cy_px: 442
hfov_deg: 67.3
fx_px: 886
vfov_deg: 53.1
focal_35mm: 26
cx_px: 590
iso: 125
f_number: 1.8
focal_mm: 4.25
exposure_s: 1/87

...

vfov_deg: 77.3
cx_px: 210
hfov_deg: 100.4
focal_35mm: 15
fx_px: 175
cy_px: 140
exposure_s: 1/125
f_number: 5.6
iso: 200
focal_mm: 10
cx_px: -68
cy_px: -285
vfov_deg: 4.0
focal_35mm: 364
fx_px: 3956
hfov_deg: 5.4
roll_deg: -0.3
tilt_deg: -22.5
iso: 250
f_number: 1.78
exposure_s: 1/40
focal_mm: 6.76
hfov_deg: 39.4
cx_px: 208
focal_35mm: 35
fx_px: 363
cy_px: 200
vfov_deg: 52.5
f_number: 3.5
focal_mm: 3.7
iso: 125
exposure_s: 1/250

§ **Assignment**
In the listing above, locate the line containing "tilt_deg: -22.5" and the line containing "exposure_s: 1/250", then transcribe both and every line between them verbatim.

§ **Final answer**
tilt_deg: -22.5
iso: 250
f_number: 1.78
exposure_s: 1/40
focal_mm: 6.76
hfov_deg: 39.4
cx_px: 208
focal_35mm: 35
fx_px: 363
cy_px: 200
vfov_deg: 52.5
f_number: 3.5
focal_mm: 3.7
iso: 125
exposure_s: 1/250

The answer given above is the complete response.